### Stored data ###

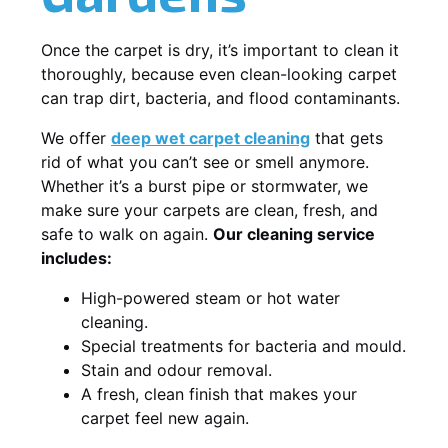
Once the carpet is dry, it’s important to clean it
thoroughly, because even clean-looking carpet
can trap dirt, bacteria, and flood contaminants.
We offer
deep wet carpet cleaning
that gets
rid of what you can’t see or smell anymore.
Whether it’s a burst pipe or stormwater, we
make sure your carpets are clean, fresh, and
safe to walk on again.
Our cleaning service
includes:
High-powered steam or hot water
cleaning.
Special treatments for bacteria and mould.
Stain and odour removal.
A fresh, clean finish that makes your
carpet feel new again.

###
### Stored data ###

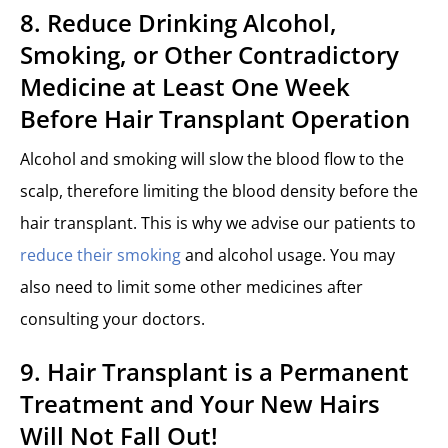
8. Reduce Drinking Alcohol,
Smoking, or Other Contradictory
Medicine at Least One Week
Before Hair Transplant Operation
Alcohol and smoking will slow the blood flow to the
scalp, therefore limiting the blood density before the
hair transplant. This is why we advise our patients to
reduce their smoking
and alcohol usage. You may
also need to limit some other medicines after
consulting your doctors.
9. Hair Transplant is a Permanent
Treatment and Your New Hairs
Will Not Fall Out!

###

## What is expected
Your answer should consist only of the lines above between the line holding "also need to limit some other medicines after" and the line holding "Will Not Fall Out!", inclusive, each transcribed exactly.

## Solution below
also need to limit some other medicines after
consulting your doctors.
9. Hair Transplant is a Permanent
Treatment and Your New Hairs
Will Not Fall Out!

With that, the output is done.